Air Fryer Recipe
Rhubarb and Custard Puff Pastries
Rhubarb and custard puff pastries are a delightful treat that combines classic British flavors with the convenience of air frying.
Ingredients
- 1 sheet of ready-rolled puff pastry
- 200g fresh rhubarb, chopped
- 100g caster sugar
- 2 large egg yolks
- 100ml whole milk
- 100ml double cream
- 1 tsp vanilla extract
- 1 tbsp cornflour
- 1 egg, beaten (for egg wash)
- Icing sugar, for dusting
Method
- In a medium saucepan, combine chopped rhubarb and half of the caster sugar. Cook over medium heat until the rhubarb is soft and the mixture thickens, about 10 minutes. Set aside to cool.
- Whisk egg yolks, remaining caster sugar, and cornflour until smooth. Heat milk and cream until just before boiling, then gradually whisk into the egg mixture. Return to saucepan and cook on low heat until thickened. Stir in vanilla extract and cool.
- Roll out puff pastry slightly and cut into 10cm squares. Spoon rhubarb compote and custard into the center of each square.
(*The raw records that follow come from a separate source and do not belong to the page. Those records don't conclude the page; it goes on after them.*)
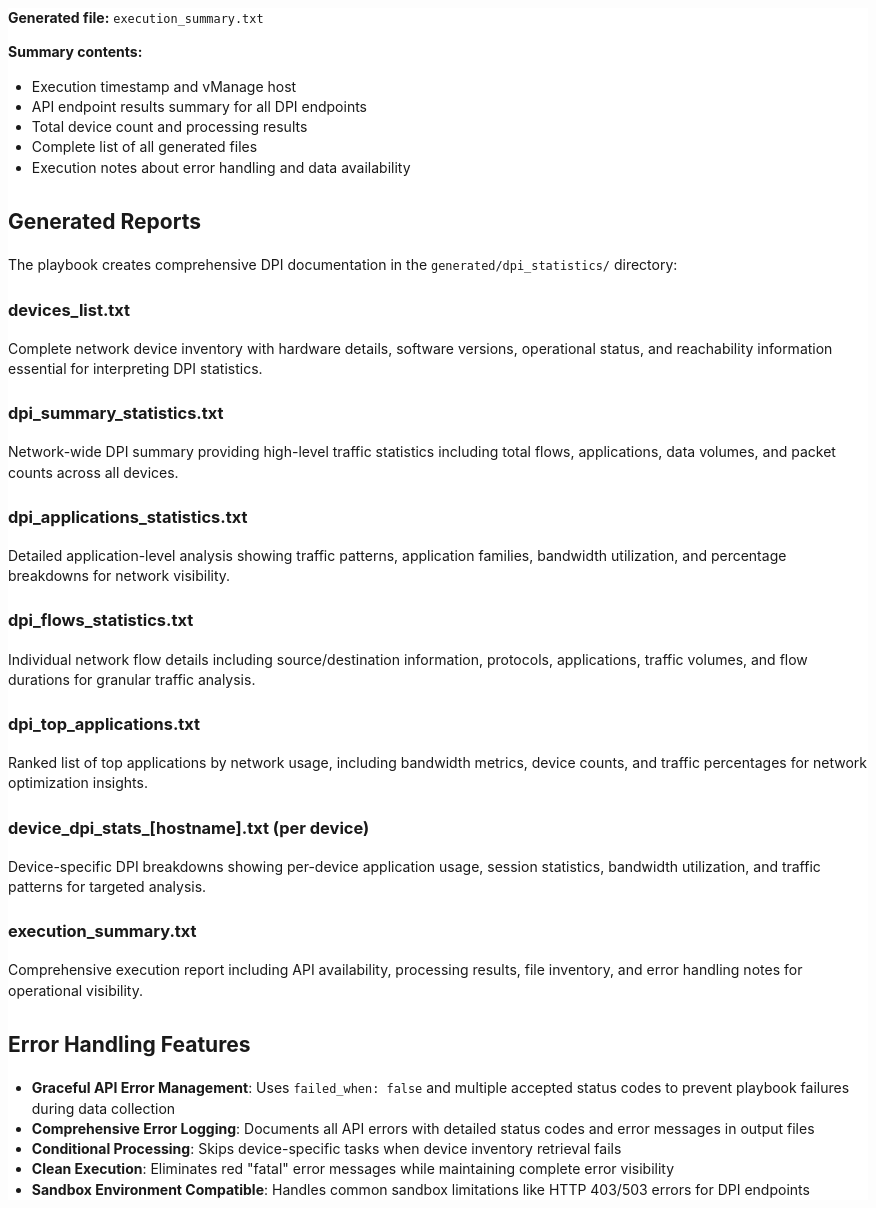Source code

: **Generated file:** `execution_summary.txt`

**Summary contents:**
- Execution timestamp and vManage host
- API endpoint results summary for all DPI endpoints
- Total device count and processing results
- Complete list of all generated files
- Execution notes about error handling and data availability

## Generated Reports

The playbook creates comprehensive DPI documentation in the `generated/dpi_statistics/` directory:

### devices_list.txt
Complete network device inventory with hardware details, software versions, operational status, and reachability information essential for interpreting DPI statistics.

### dpi_summary_statistics.txt
Network-wide DPI summary providing high-level traffic statistics including total flows, applications, data volumes, and packet counts across all devices.

### dpi_applications_statistics.txt
Detailed application-level analysis showing traffic patterns, application families, bandwidth utilization, and percentage breakdowns for network visibility.

### dpi_flows_statistics.txt
Individual network flow details including source/destination information, protocols, applications, traffic volumes, and flow durations for granular traffic analysis.

### dpi_top_applications.txt
Ranked list of top applications by network usage, including bandwidth metrics, device counts, and traffic percentages for network optimization insights.

### device_dpi_stats_[hostname].txt (per device)
Device-specific DPI breakdowns showing per-device application usage, session statistics, bandwidth utilization, and traffic patterns for targeted analysis.

### execution_summary.txt
Comprehensive execution report including API availability, processing results, file inventory, and error handling notes for operational visibility.

## Error Handling Features

- **Graceful API Error Management**: Uses `failed_when: false` and multiple accepted status codes to prevent playbook failures during data collection
- **Comprehensive Error Logging**: Documents all API errors with detailed status codes and error messages in output files
- **Conditional Processing**: Skips device-specific tasks when device inventory retrieval fails
- **Clean Execution**: Eliminates red "fatal" error messages while maintaining complete error visibility
- **Sandbox Environment Compatible**: Handles common sandbox limitations like HTTP 403/503 errors for DPI endpoints
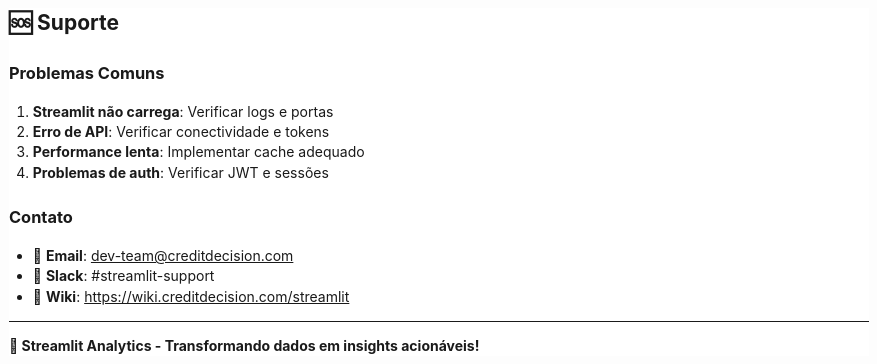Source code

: ## 🆘 **Suporte**

### **Problemas Comuns**
1. **Streamlit não carrega**: Verificar logs e portas
2. **Erro de API**: Verificar conectividade e tokens
3. **Performance lenta**: Implementar cache adequado
4. **Problemas de auth**: Verificar JWT e sessões

### **Contato**
- 📧 **Email**: dev-team@creditdecision.com
- 💬 **Slack**: #streamlit-support
- 📖 **Wiki**: https://wiki.creditdecision.com/streamlit

---

**🎯 Streamlit Analytics - Transformando dados em insights acionáveis!**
Brush edges with beaten egg, fold corners to center, and press to seal.
- Preheat air fryer to 180°C. Line basket with baking parchment. Place pastries in basket, brush tops with egg wash, and air fry for 10-12 minutes until golden brown.
- Allow pastries to cool slightly before dusting with icing sugar. Serve warm or at room temperature.
Why this works in an air fryer
Air-fryer convection drives moisture off the pastry surface quickly, so the laminated butter layers lift before the rhubarb-custard filling can soak the base. Cooling both fillings matters: hot compote melts pastry fat, reduces steam lift and causes leakage. Cornflour stabilises the custard so it sets rather than splitting under fast dry heat.
Equipment notes
Assumes a 4-5 litre basket taking 3-4 pastries with space between them; cook in batches rather than touching edges. In a single-drawer model, turn the tray or swap front-to-back at 8 minutes if browning unevenly. In dual-zone air fryers, smaller drawers often brown faster, so check from 9 minutes and avoid stacking parchment up the sides.
Common pitfalls
- Soggy, pale bases after 12 minutes: the parchment is blocking airflow or the basket is crowded; trim parchment to sit under the pastries only and cook fewer at once for 2-3 minutes longer.
- Custard leaking from the centre seam: the filling was warm or overfilled; chill the compote and custard until thick, use about 1 tablespoon total filling per 10cm square, and press egg-washed seams firmly.
- Pastry browns before it rises: the air fryer runs hot or the pastries are too close to the element; reduce to 170°C and add 2-4 minutes so the layers have time to lift.
- Filling tastes watery or sharp: rhubarb was not cooked down enough; simmer until the spoon leaves a brief trail in the pan, then cool fully before filling.
Variations & substitutions
- Use frozen rhubarb, but thaw and drain it first; it releases more water, so the compote may need a few extra minutes to thicken.
- Swap half the rhubarb for strawberries; they soften faster and add liquid, so cook the fruit until jammy before cooling.
- Use shop-bought thick custard for speed; choose a spoonable chilled custard rather than pouring custard, or it will leak during air frying.
- Add orange zest or a little stem ginger to the rhubarb; the pastry timing stays the same, but keep pieces fine so they do not pierce the seams.
Storage & reheating
Keep cooled pastries in an airtight container in the fridge for up to 2 days, then reheat in the air fryer at 160°C for 3-5 minutes until the pastry re-crisps.